**Fragmento citado**
▼

En el Manifiesto, de Marx y Engels, de 1848, se lee:
“Es propio, tanto de la forma no evolucionada de la lucha de clases, como de su propia situación, que ellos crean muy por encima del antagonismo de clases. Quieren mejorar la situación de todos los miembros de la sociedad. Incluso de los mejores situados. De ahí que continuamente apelen a la sociedad entera, sin distinciones y, preferentemente, incluso a la clase dominante. Puesto que basta sólo comprender su sistema para aceptarlo como el mejor proyecto posible de la mejor sociedad posible.”
Por eso están de acuerdo, en el fondo, con los liberales, ya que «también estos creen en el orden natural, si bien piensan que ya está realizado» por medio del libre cambio. En definitiva, todo se hace depender del saber; los utópicos creen que «el orden de cosas actual deriva de un error, y que los hombres se encuentran hoy en la miseria sólo porque, hasta ahora, no se ha sabido encontrar nada mejor... La demostración típica de esta ingenua concepción es la anécdota tan conocida de Charles Fourier, que se quedaba todos los días en su casa desde el mediodía hasta la una, esperando al millonario que debería traerle el dinero para construir el primer falansterio».
Esta crítica es válida desde un punto de vista político, pero pese a todos sus errores y, en cierto sentido, gracias a sus errores e ingenuidad política, Owen y los demás han aportado una muy importante contribución al movimiento de la arquitectura moderna.

▲

**Líneas de datos**
▼

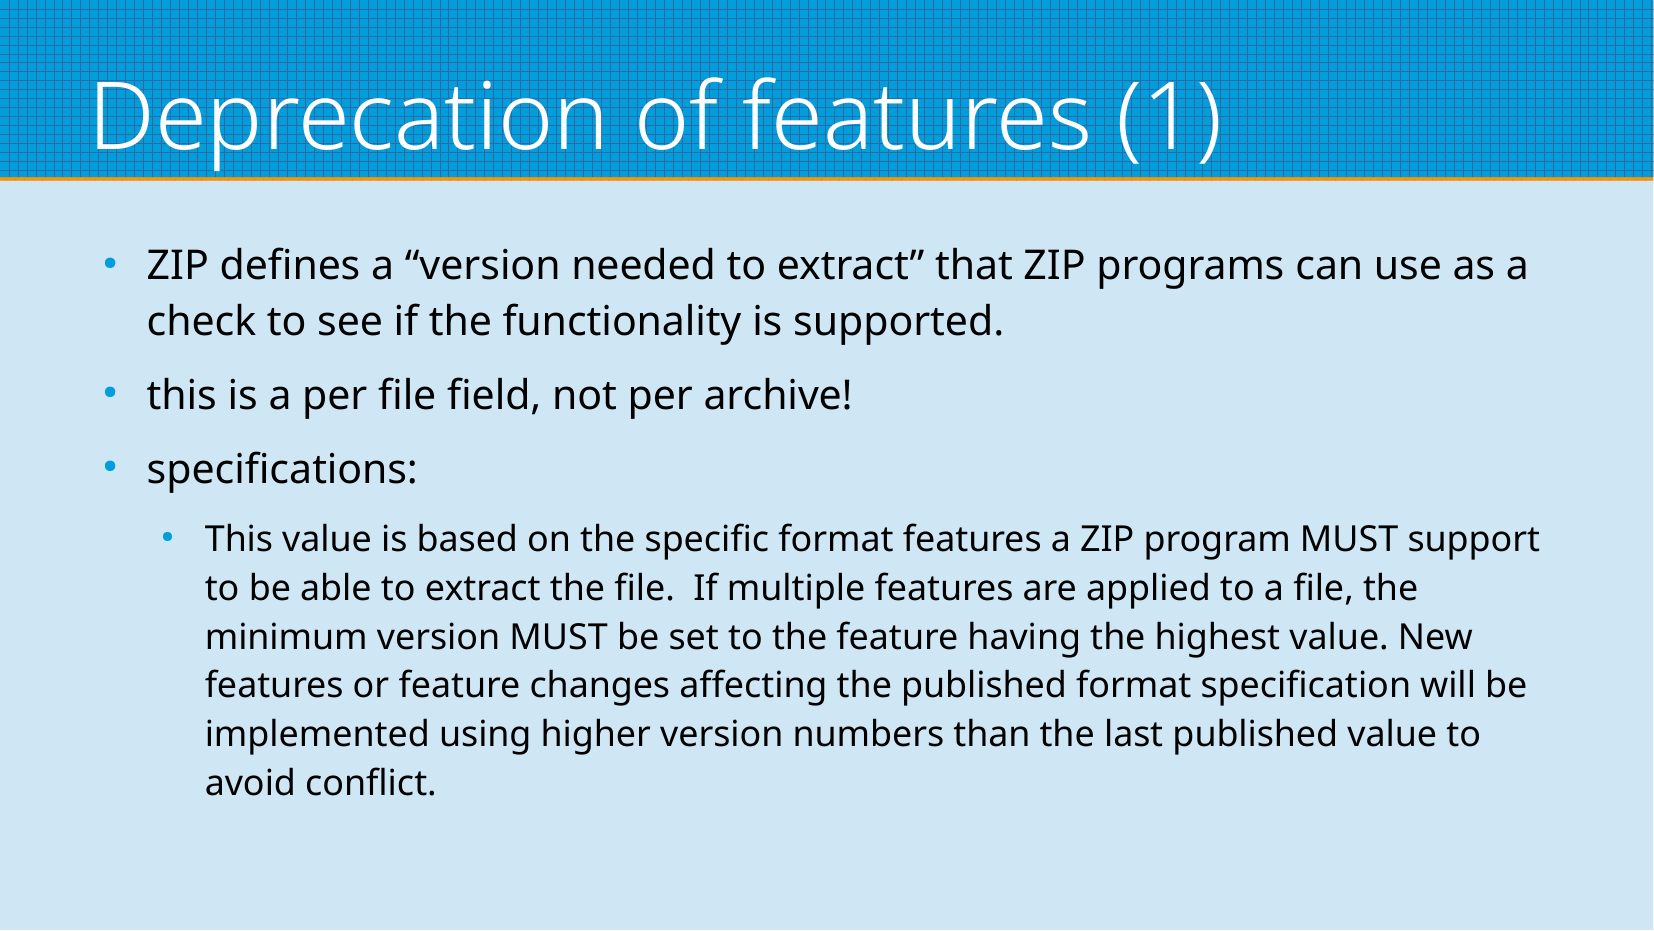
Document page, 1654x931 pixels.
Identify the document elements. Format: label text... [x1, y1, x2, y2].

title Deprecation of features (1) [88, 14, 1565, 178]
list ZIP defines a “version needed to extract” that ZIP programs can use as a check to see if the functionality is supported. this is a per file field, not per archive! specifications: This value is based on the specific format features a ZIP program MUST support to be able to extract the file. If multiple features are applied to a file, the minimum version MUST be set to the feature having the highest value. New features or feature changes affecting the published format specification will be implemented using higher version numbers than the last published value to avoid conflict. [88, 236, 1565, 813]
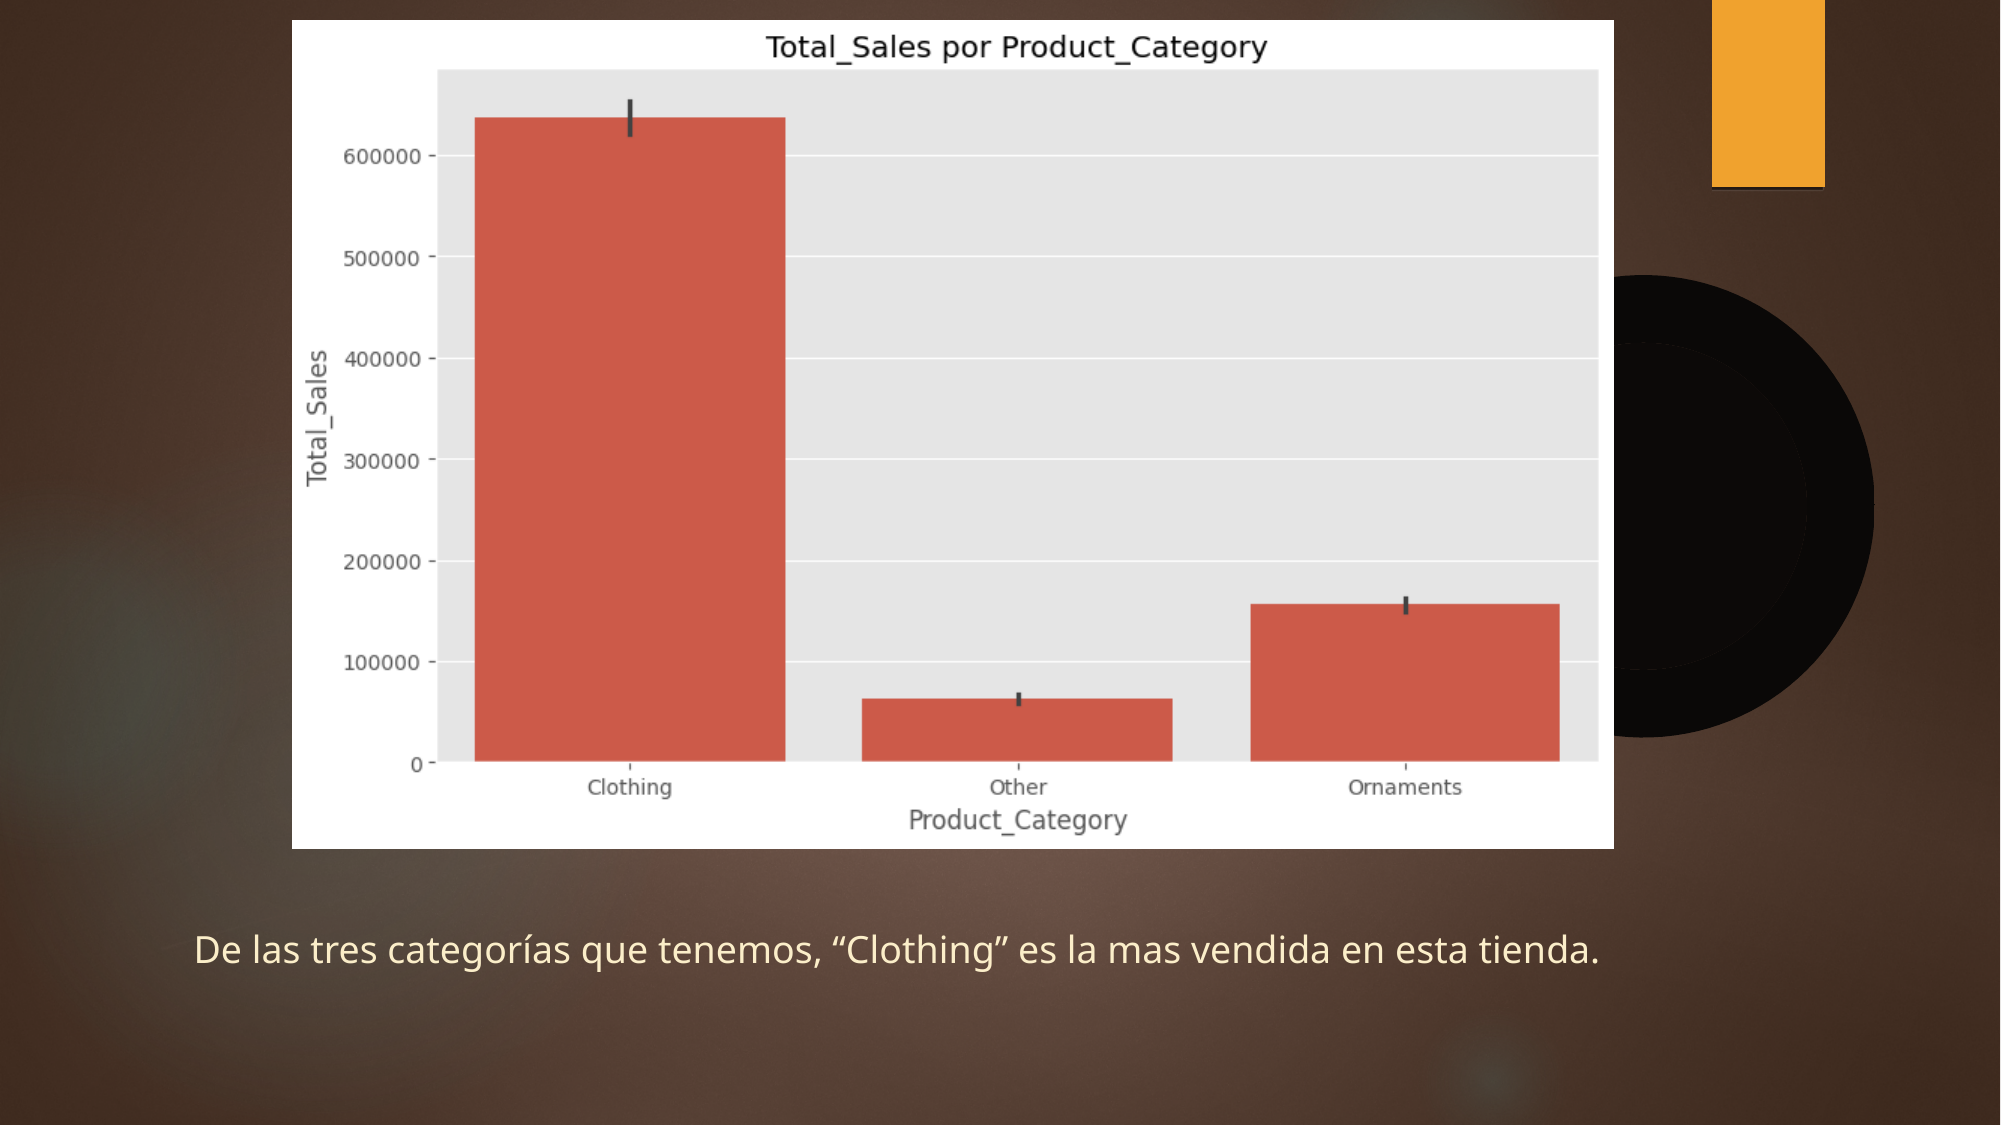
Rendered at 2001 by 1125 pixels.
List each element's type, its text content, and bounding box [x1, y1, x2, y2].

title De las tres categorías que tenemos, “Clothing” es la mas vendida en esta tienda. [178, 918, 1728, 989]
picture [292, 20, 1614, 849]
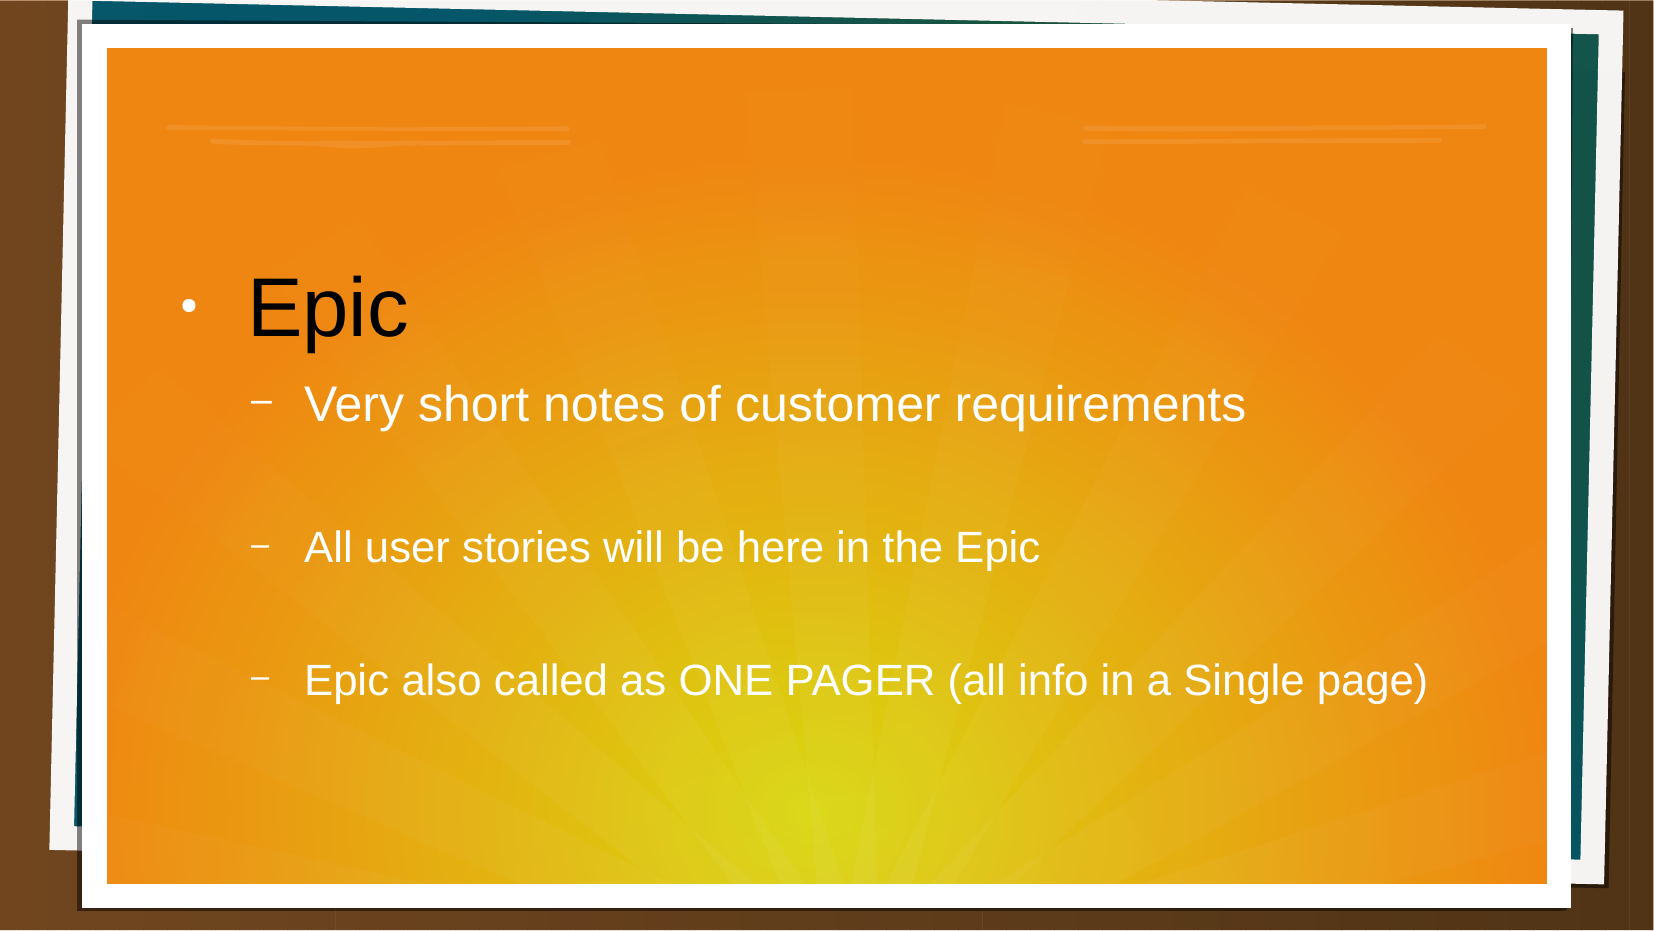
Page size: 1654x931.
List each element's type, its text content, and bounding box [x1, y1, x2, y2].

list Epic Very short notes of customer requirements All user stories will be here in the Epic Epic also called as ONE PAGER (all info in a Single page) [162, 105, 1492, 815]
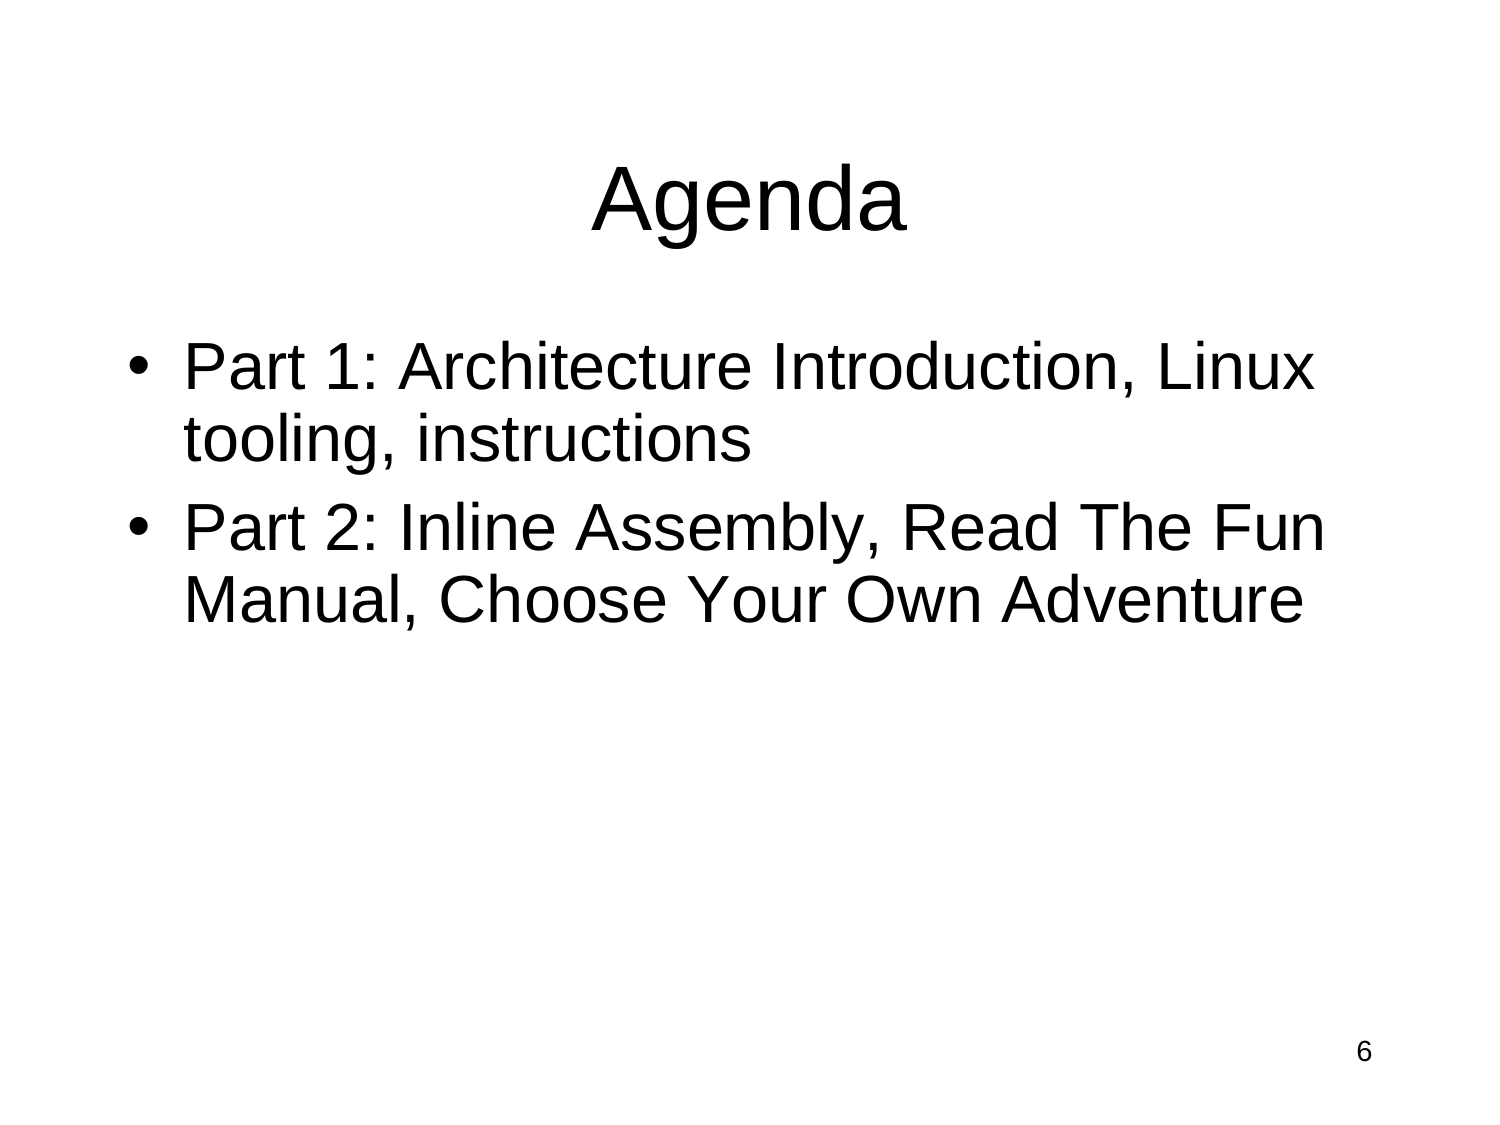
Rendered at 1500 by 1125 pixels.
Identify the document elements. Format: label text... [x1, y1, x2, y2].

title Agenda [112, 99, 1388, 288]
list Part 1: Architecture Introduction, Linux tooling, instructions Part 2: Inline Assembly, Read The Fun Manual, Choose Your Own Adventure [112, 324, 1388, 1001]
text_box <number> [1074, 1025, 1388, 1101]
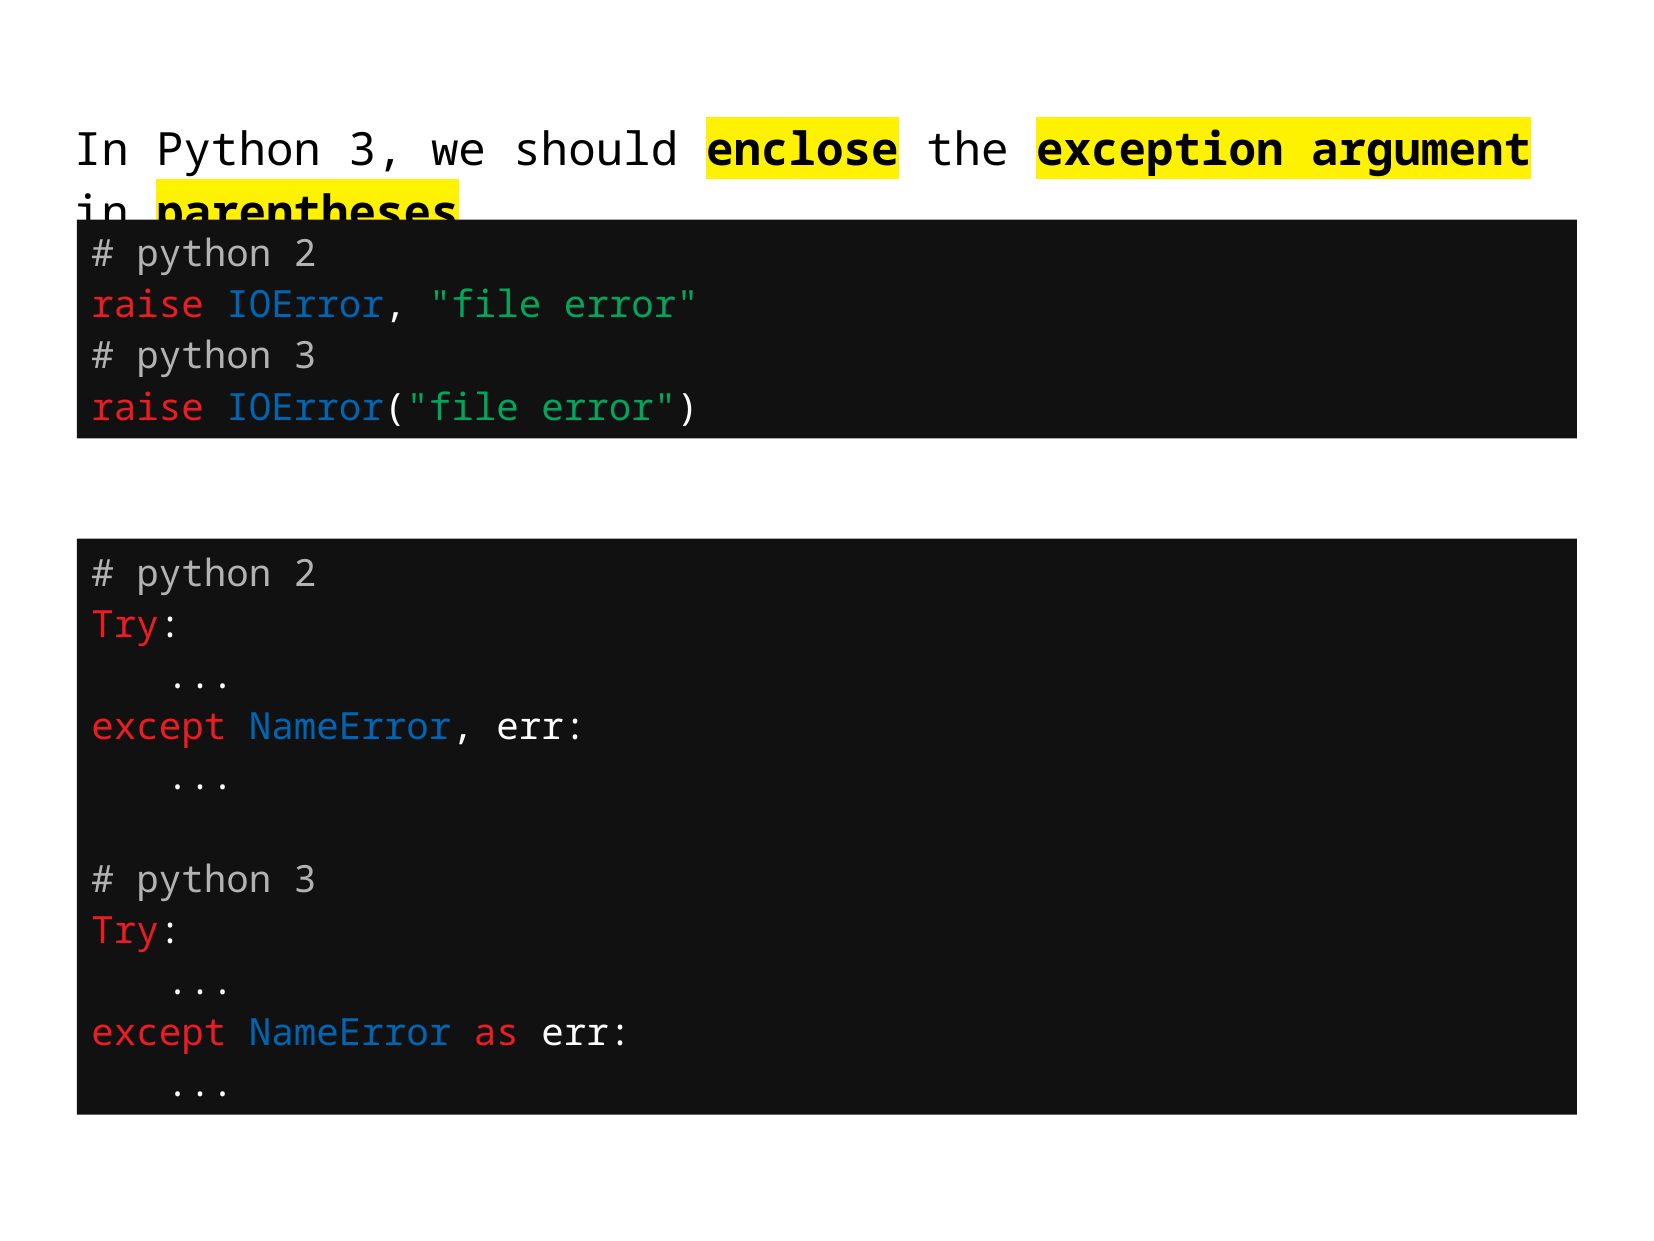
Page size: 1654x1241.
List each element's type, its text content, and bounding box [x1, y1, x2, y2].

▲

**Ejercicio propuesto**
Prosigue el fragmento sobre los socialistas utópicos y la arquitectura moderna a partir de su última oración.

**Respuesta**
Ellos no caen en el otro error común a toda la cultura política de su tiempo, liberal o socialista, de considerar que de nada sirve comprometerse en resolver los problemas particulares, por ejemplo, los de asentamiento si no se han resuelto antes los problemas políticos de fondo, y que las soluciones a todas las dificultades particulares llegan como consecuencia natural, una vez resueltas las dificultades generales. Por ello se comprometen, con más confianza de la razonable, en experimentos parciales, y a veces han creído -subvirtiendo las ideas en boga- poder resolver los problemas sociales con la arquitectura, y poder hacer mejores a los hombres con sólo hacerlos vivir en un falansterio o en un paralelogramo cooperativo.
Sus experimentos concretos han fracasado, pero la ciudad ideal que imaginaron ha entrado en la cultura moderna como un modelo cargado de generosidad y de simpatía humana, muy distinto de la ciudad ideal del Renacimiento, y continúa sirviendo de incentivo al progreso de las instituciones urbanísticas hasta nuestros días, aunque no pueda seguir siendo tomado al pie de la letra.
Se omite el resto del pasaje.